Devant moi s’étale une vraie caverne d’Ali Baba de la couture : mannequins, patrons, aiguilles, fils,… Ce qui m’interpelle le plus est la machine à coudre Singer : noire avec des décorations dorées. On dirait celle qui est dans la maison de ma grand-mère maternelle et qui a appartenu à mon arrière-grand-mère maternelle. Je me sens un peu nostalgique. Cependant, je reviens vite au moment présent grâce aux bavardages de ces deux femmes. Nous nous sentons proches alors que nous ne nous connaissons pas. J’en profite pour discuter avec elles de couture, puis Marcelle dévie sur un sujet plus intime mais que je devine important pour elle :

« Mère, il faudrait que vous puissiez parler à Léon. Il se marie le 1er septembre ! Ne serait-il pas temps de laisser le passé de côté et de vous réconcilier ? Vous pourriez même faire la robe de mariée à Victorine !
– Ne me parle pas de lui, Marcelle, pas maintenant. Que veux-tu que j’y fasse ? Il a choisi son chemin… N’oublie pas que c’est un voyou ! Arrêté pour outrage à agent, port d’arme prohibé… mais que voulait-il faire avec ça ?
– Mère, il a changé ! Ce que vous racontez date de plusieurs années en arrière. Il a même obtenu son certificat de bonne conduite à l’armée. C’est un tout autre homme aujourd’hui.
– Marcelle, que fais-tu de ton beau-père ? Ils ne voudront pas se voir ! Depuis la mort de Joseph – paix à son âme – et mon remariage, Léon n’est plus que l’ombre de l’enfant que j’ai connu. Enfin… aujourd’hui, je ne sais pas. Nous ne nous voyons guère.
– Mais mère…
– Il n’y a pas de « mais » ma fille. Nous nous reverrons lorsqu’il fera le premier pas. Et cela implique également ton beau-père. Tu sais que ça me déchire le cœur, pourtant il faut laisser les choses là où elles sont. Arrêtons d’ennuyer notre invitée avec ce sujet à présent et finissons notre ouvrage.
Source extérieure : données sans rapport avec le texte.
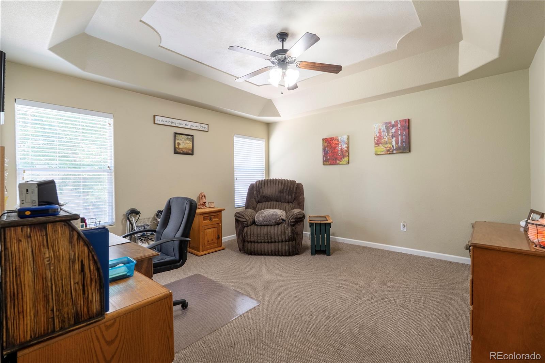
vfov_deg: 72.0
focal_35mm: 16
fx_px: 250
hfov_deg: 95.0
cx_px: 272
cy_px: 182
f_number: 5.6
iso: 100
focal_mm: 16.5
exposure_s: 1/125
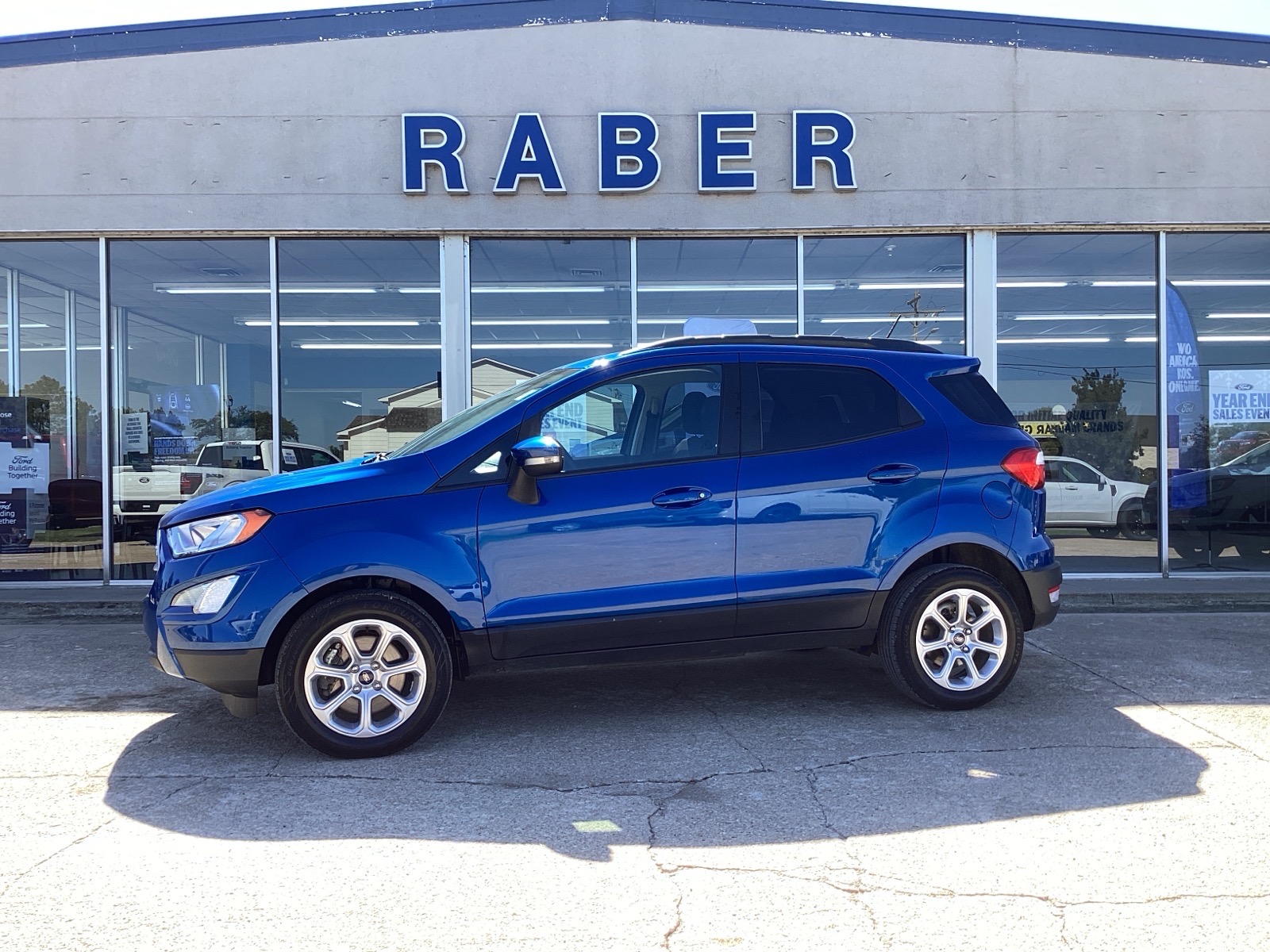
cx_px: 635
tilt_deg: +0.7
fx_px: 1137
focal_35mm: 31
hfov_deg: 58.4
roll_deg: +0.3
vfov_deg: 45.4
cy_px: 476
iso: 25
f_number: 2.4
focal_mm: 3.3
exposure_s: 1/344
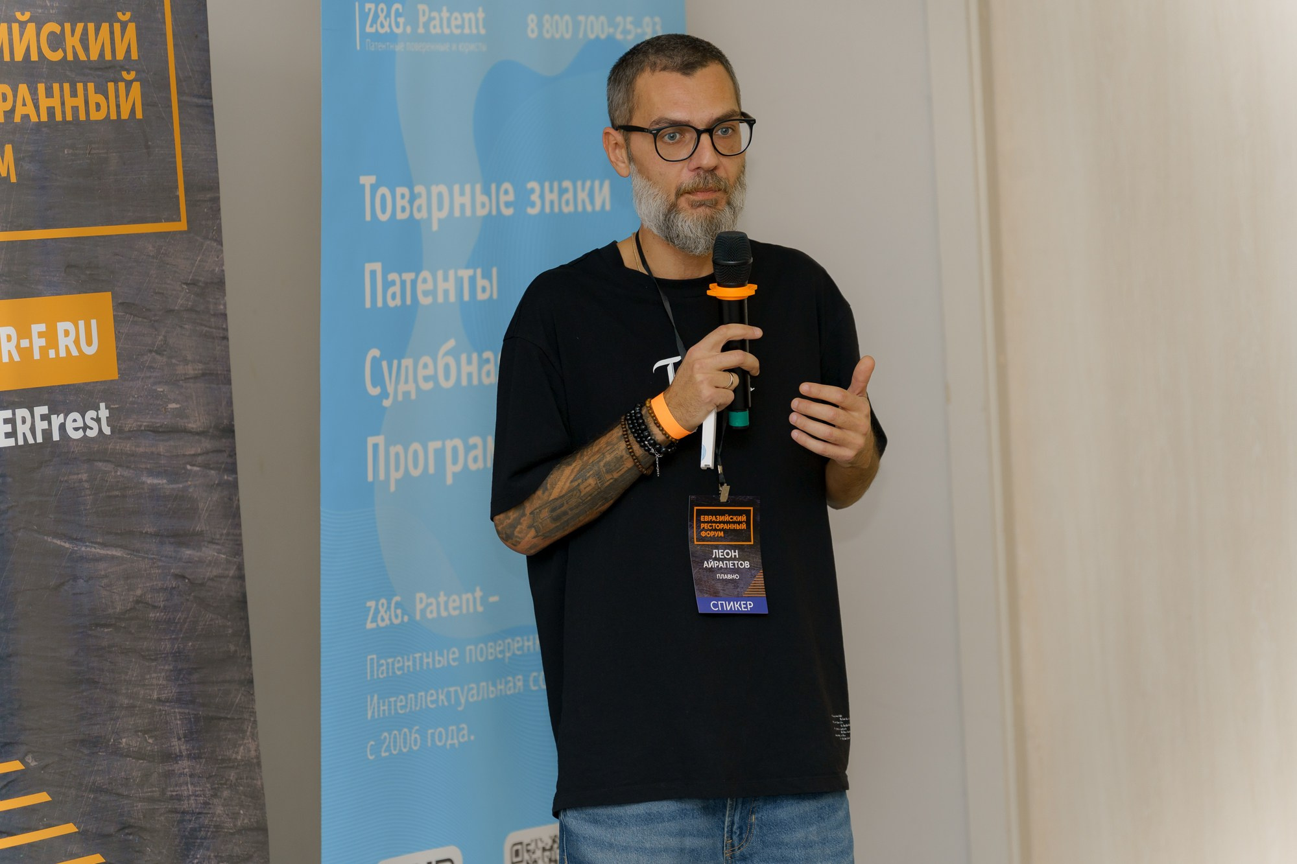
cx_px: 648
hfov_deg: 17.2
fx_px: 4287
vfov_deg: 11.5
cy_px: 432
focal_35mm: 119
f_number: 3.5
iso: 400
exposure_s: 1/125
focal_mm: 119
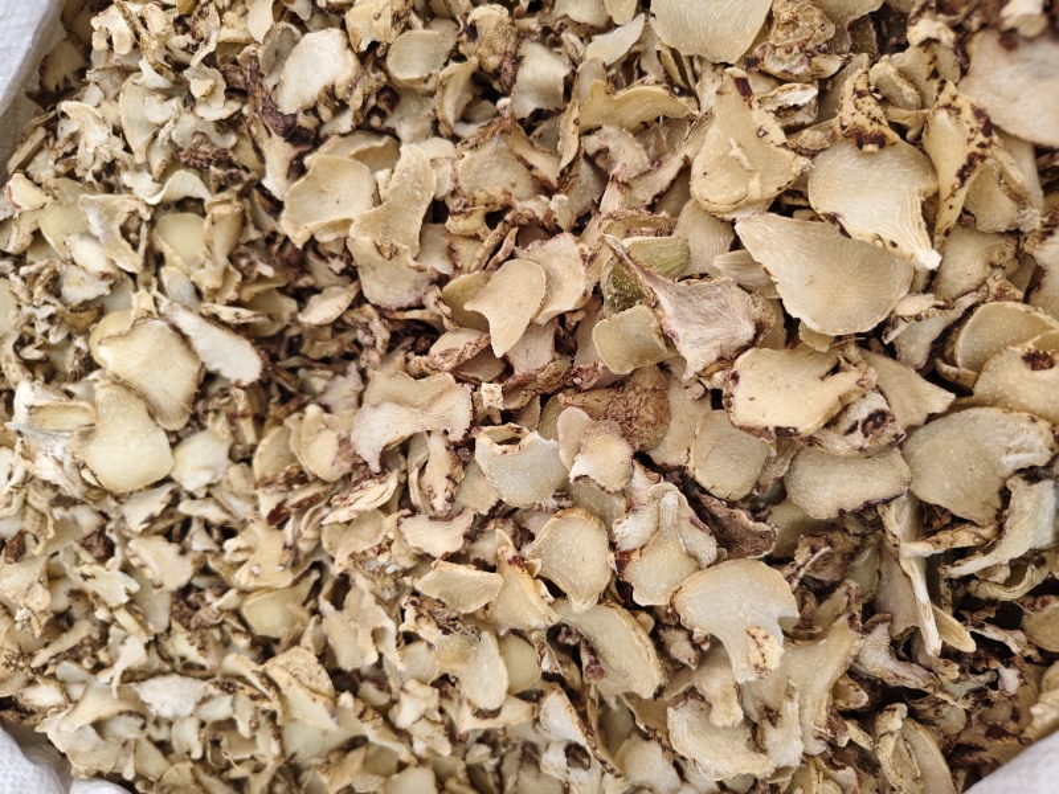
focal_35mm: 23
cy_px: 397
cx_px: 530
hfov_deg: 73.9
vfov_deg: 58.9
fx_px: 704
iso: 511
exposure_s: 1/100
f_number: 1.88
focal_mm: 5.56
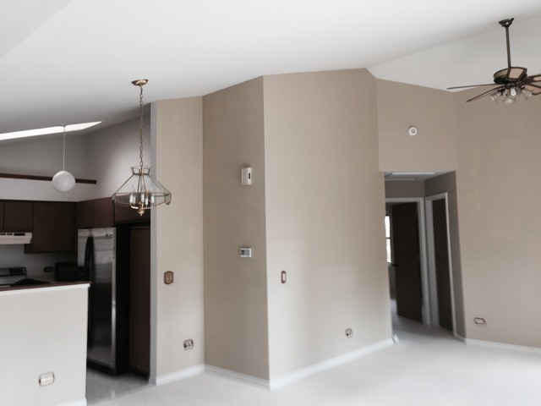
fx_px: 453
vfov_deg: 48.2
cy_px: 203
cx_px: 270
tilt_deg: +5.1
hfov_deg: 61.7
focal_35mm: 29
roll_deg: +1.6
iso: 32
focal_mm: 4.15
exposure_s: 1/60
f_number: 2.2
Je devine le sujet sensible autant pour la fille que pour la mère, j’attrape alors la perche tendue par Françoise pour ouvrir un sujet plus neutre. Après quelques heures, le travail est terminé et je ressemble à une jeune femme des années 1910. Françoise m’indique l’adresse d’une modiste près du Sacré-Cœur pour parfaire ma nouvelle tenue. Marcelle m’y accompagne avant de poursuivre sa route et retourner travailler.

Je déambule alors dans les rues pour atteindre mon point de rendez-vous en espérant y arriver à l’heure. Après tout, plus d’un siècle nous sépare, mon amie et moi. Je suis en train de penser à tout ce que j’ai vu et entendu lorsque j’entends quelqu’un crier mon prénom. Me voici donc revenue à notre époque, avec mon amie, et ma visite à ces charmantes couturières dans un coin de ma tête. Peut-être irais-je faire un tour dans ma famille maternelle un jour, chez un maître-tailleur ?! Après tout, je descends de plusieurs générations de tailleurs. J’espère avec un sourire et pars au-devant de mon amie.